Well that is clear enough, an individual meets his responsibility requirement by showing he is covered under his employer plan, his spouse's employer plan, perhaps a parent's family plan or by a range of other public insurance plans. And in any of those latter situations the employee can opt-out of new employer coverage offers. But one of these opt-out possibilities is somewhat hidden here, that is the one that allows any employee to opt-out of employer coverage altogether and get an individual or group plan through the Exchange, including the PO, because in doing so he would meet the requirement of (A), the Public Option is explicitly defined as a QHBP. So where did the idea that the PO was only for the uninsured and was so limited to a fraction of the population arise?

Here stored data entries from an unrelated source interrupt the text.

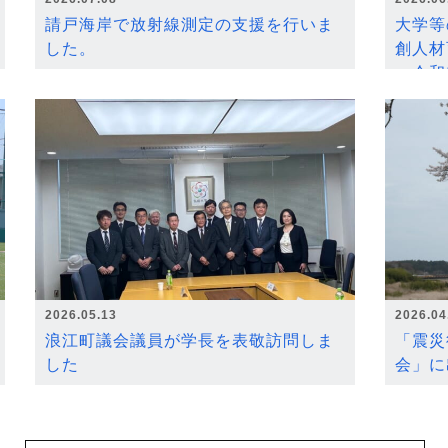
請戸海岸で放射線測定の支援を行いま
大学等
した。
創人材
～令和
2026.05.13
2026.04
浪江町議会議員が学長を表敬訪問しま
「震災
した
会」に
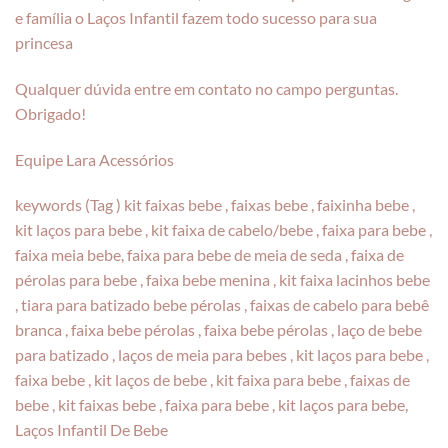
e família o Laços Infantil fazem todo sucesso para sua
princesa
Qualquer dúvida entre em contato no campo perguntas.
Obrigado!
Equipe Lara Acessórios
keywords (Tag ) kit faixas bebe , faixas bebe , faixinha bebe ,
kit laços para bebe , kit faixa de cabelo/bebe , faixa para bebe ,
faixa meia bebe, faixa para bebe de meia de seda , faixa de
pérolas para bebe , faixa bebe menina , kit faixa lacinhos bebe
, tiara para batizado bebe pérolas , faixas de cabelo para bebê
branca , faixa bebe pérolas , faixa bebe pérolas , laço de bebe
para batizado , laços de meia para bebes , kit laços para bebe ,
faixa bebe , kit laços de bebe , kit faixa para bebe , faixas de
bebe , kit faixas bebe , faixa para bebe , kit laços para bebe,
Laços Infantil De Bebe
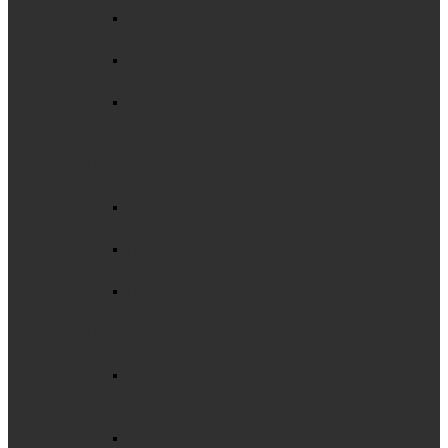
Трехэлементные
комбинированные
Трехэлементные
маркерные
Трехэлементные
школьные
для мела
ПЯТИЭЛЕМЕНТНЫЕ
ДОСКИ
Пятиэлементные
комбинированные
Пятиэлементные
маркерные
Пятиэлементные
меловые
ПОВОРОТНЫЕ
ДОСКИ
Горизонтальная
мобильная
поворотная
Горизонтальные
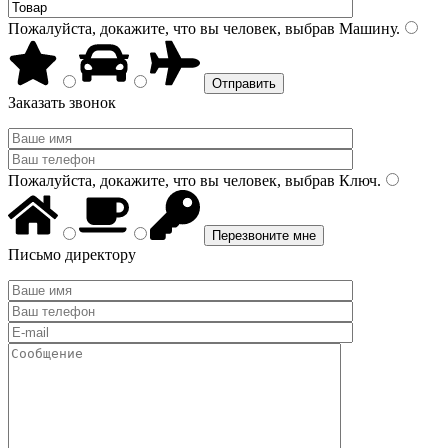
Пожалуйста, докажите, что вы человек, выбрав
Машину
.
Заказать звонок
Пожалуйста, докажите, что вы человек, выбрав
Ключ
.
Письмо директору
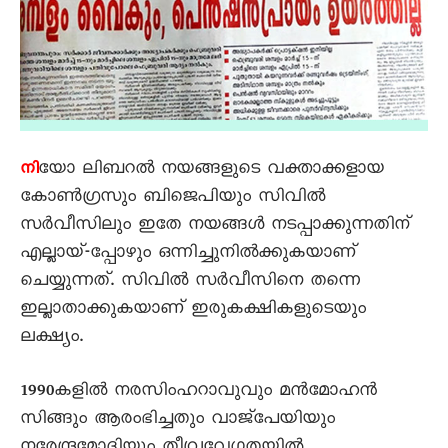
യോ ലിബറല്‍ നയങ്ങളുടെ വക്താക്കളായ
നി
കോണ്‍ഗ്രസും ബിജെപിയും സിവില്‍
സര്‍വീസിലും ഇതേ നയങ്ങള്‍ നടപ്പാക്കുന്നതിന്
എല്ലായ്-പ്പോഴും ഒന്നിച്ചുനില്‍ക്കുകയാണ്
ചെയ്യുന്നത്. സിവില്‍ സര്‍വീസിനെ തന്നെ
ഇല്ലാതാക്കുകയാണ് ഇരുകക്ഷികളുടെയും
ലക്ഷ്യം.
1990കളില്‍ നരസിംഹറാവുവും മന്‍മോഹന്‍
സിങ്ങും ആരംഭിച്ചതും വാജ്പേയിയും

Well a couple of places. First as noted the expectation is that most new employees without health insurance would simply enroll in whatever employer supplied plan level that met their needs, and that those who failed to do so would simply be auto-enrolled by the employer as provided in Sec 412 (c)
(c) AUTOMATIC ENROLLMENT FOR EMPLOYER SPONSORED HEALTH BENEFITS.—
(1) IN GENERAL.—The requirement of this subsection with respect to an employer and an employee is that the employer automatically enroll such employee into the employment-based health benefits plan for individual coverage under the plan option with the lowest applicable employee premium.

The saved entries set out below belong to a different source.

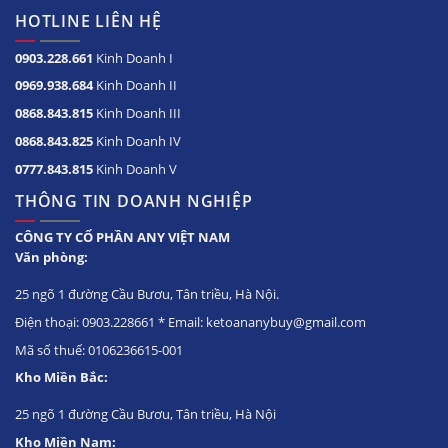
HOTLINE LIÊN HỆ
0903.228.661
Kinh Doanh I
0969.938.684
Kinh Doanh II
0868.843.815
Kinh Doanh III
0868.843.825
Kinh Doanh IV
0777.843.815
Kinh Doanh V
THÔNG TIN DOANH NGHIỆP
CÔNG TY CỔ PHẦN ANY VIỆT NAM
Văn phòng:
25 ngõ 1 đường Cầu Bươu, Tân triều, Hà Nội.
Điện thoại: 0903.228661 * Email: ketoananybuy@gmail.com
Mã số thuế: 0106236615-001
Kho Miền Bắc:
25 ngõ 1 đường Cầu Bươu, Tân triều, Hà Nội
Kho Miền Nam:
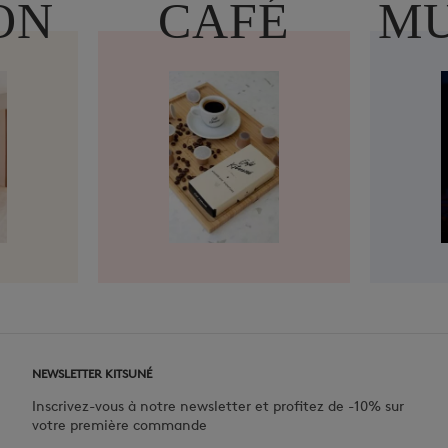
ON
CAFÉ
MU
NEWSLETTER KITSUNÉ
Inscrivez-vous à notre newsletter et profitez de -10% sur
votre première commande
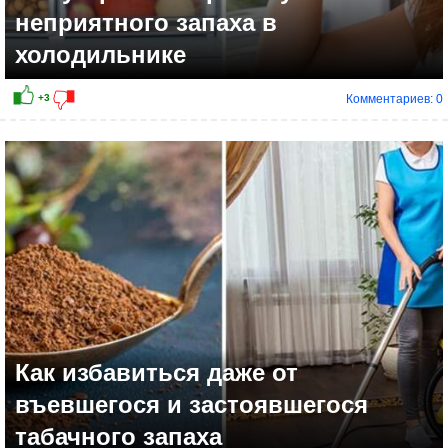
неприятного запаха в
холодильнике
Комментариев: 0
Как избавиться даже от
въевшегося и застоявшегося
табачного запаха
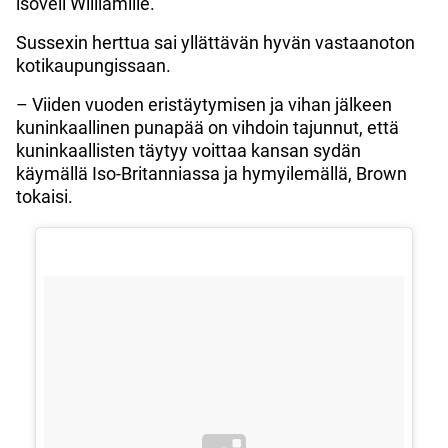
isoveli Williamille.
Sussexin herttua sai yllättävän hyvän vastaanoton
kotikaupungissaan.
– Viiden vuoden eristäytymisen ja vihan jälkeen
kuninkaallinen punapää on vihdoin tajunnut, että
kuninkaallisten täytyy voittaa kansan sydän
käymällä Iso-Britanniassa ja hymyilemällä, Brown
tokaisi.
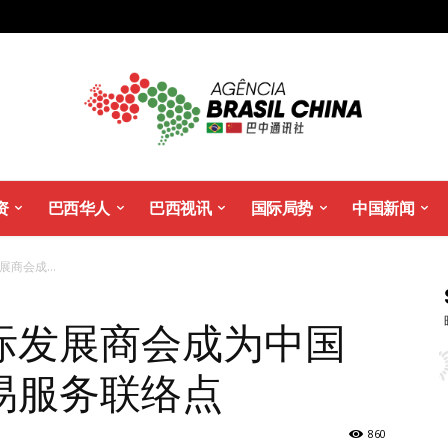
资
巴西华人
巴西视讯
国际局势
中国新闻
商会成...
际发展商会成为中国
易服务联络点
860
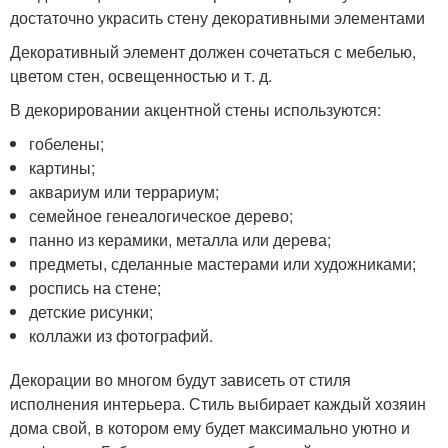
достаточно украсить стену декоративными элементами
Декоративный элемент должен сочетаться с мебелью,
цветом стен, освещенностью и т. д.
В декорировании акцентной стены используются:
гобелены;
картины;
аквариум или террариум;
семейное генеалогическое дерево;
панно из керамики, металла или дерева;
предметы, сделанные мастерами или художниками;
роспись на стене;
детские рисунки;
коллажи из фотографий.
Декорации во многом будут зависеть от стиля
исполнения интерьера. Стиль выбирает каждый хозяин
дома свой, в котором ему будет максимально уютно и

(2) OPT-OUT.—In no case may an employer automatically enroll an employee in a plan under paragraph (1) if such employee makes an affirmative election to opt out of such plan or to elect coverage under an employment-based health benefits plan offered by such employer. An employer shall provide an employee with a 30-day period to make such an affirmative election before the employer may automatically enroll the employee in such a plan. (p. 273-4)

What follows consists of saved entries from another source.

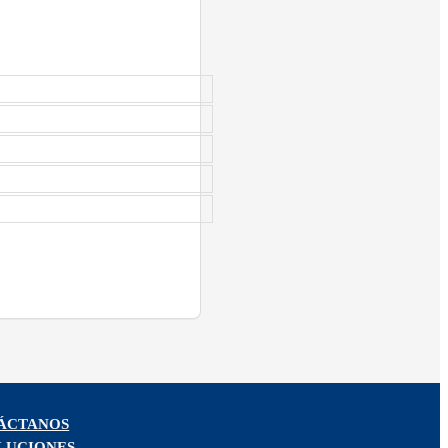
ÁCTANOS
LUCIONES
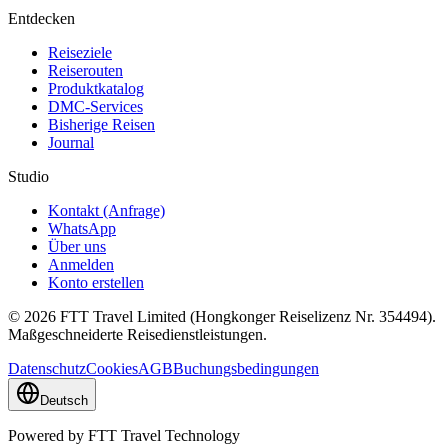
Entdecken
Reiseziele
Reiserouten
Produktkatalog
DMC-Services
Bisherige Reisen
Journal
Studio
Kontakt (Anfrage)
WhatsApp
Über uns
Anmelden
Konto erstellen
© 2026 FTT Travel Limited (Hongkonger Reiselizenz Nr. 354494).
Maßgeschneiderte Reisedienstleistungen.
Datenschutz
Cookies
AGB
Buchungsbedingungen
Deutsch
Powered by FTT Travel Technology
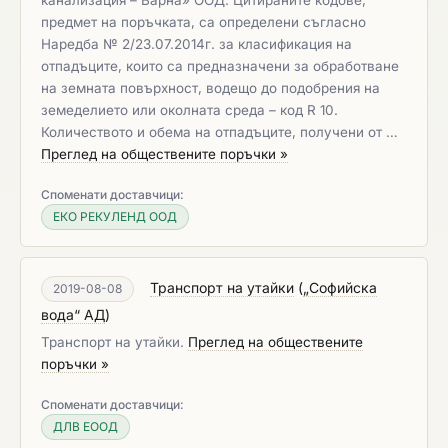
канализация – Варна» ООД. Цитираните кодове,
предмет на поръчката, са определени съгласно
Наредба № 2/23.07.2014г. за класификация на
отпадъците, които са предназначени за обработване
на земната повърхност, водещо до подобрения на
земеделието или околната среда – код R 10.
Количеството и обема на отпадъците, получени от …
Преглед на обществените поръчки »
Споменати доставчици:
ЕКО РЕКУЛЕНД ООД
Транспорт на утайки
(
„Софийска
2019-08-08
вода“ АД
)
Транспорт на утайки.
Преглед на обществените
поръчки »
Споменати доставчици:
ДЛВ ЕООД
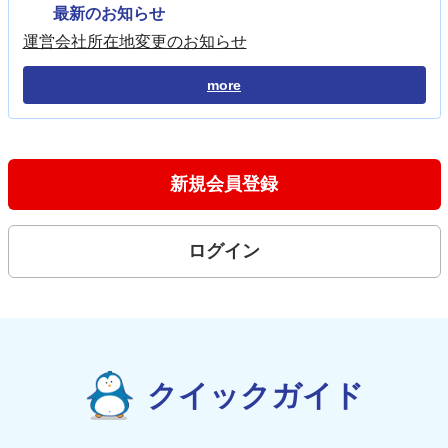
最新のお知らせ
運営会社所在地変更のお知らせ
more
新規会員登録
ログイン
クイックガイド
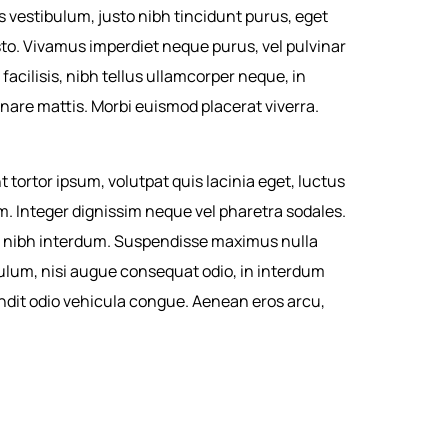
vestibulum, justo nibh tincidunt purus, eget
usto. Vivamus imperdiet neque purus, vel pulvinar
facilisis, nibh tellus ullamcorper neque, in
rnare mattis. Morbi euismod placerat viverra.
t tortor ipsum, volutpat quis lacinia eget, luctus
um. Integer dignissim neque vel pharetra sodales.
tur nibh interdum. Suspendisse maximus nulla
bulum, nisi augue consequat odio, in interdum
andit odio vehicula congue. Aenean eros arcu,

If the employee does opt-out during that 30 days he is not "enrolled" and so falls under the definition of "exchange eligible individual" as defined in Sec 302. At which point the provisions of Sec 411 (3) kick in:
(3) CONTRIBUTION IN LIEU OF COVERAGE.—
Beginning with Y2, if an employee declines such offer but otherwise obtains coverage in an Exchange- participating health benefits plan (other than by reason of being covered by family coverage as a spouse or dependent of the primary insured), the employer shall make a timely contribution to the Health Insurance Exchange with respect to each such employee in accordance with section 413.
In short you are 'exchange eligible' unless you ACCEPT enrollment or ALLOW yourself to be auto-enrolled. On my reading there is no such thing as a lockout for any given individual, if you want the PO you can get it, though not without taking some positive action.

But what about employers? Why are they locked out of the Exchange and the PO? Well the answer is that they aren't, at least not permanently, that is simply the result of misunderstanding the language governing 'transition'. Subject for another post.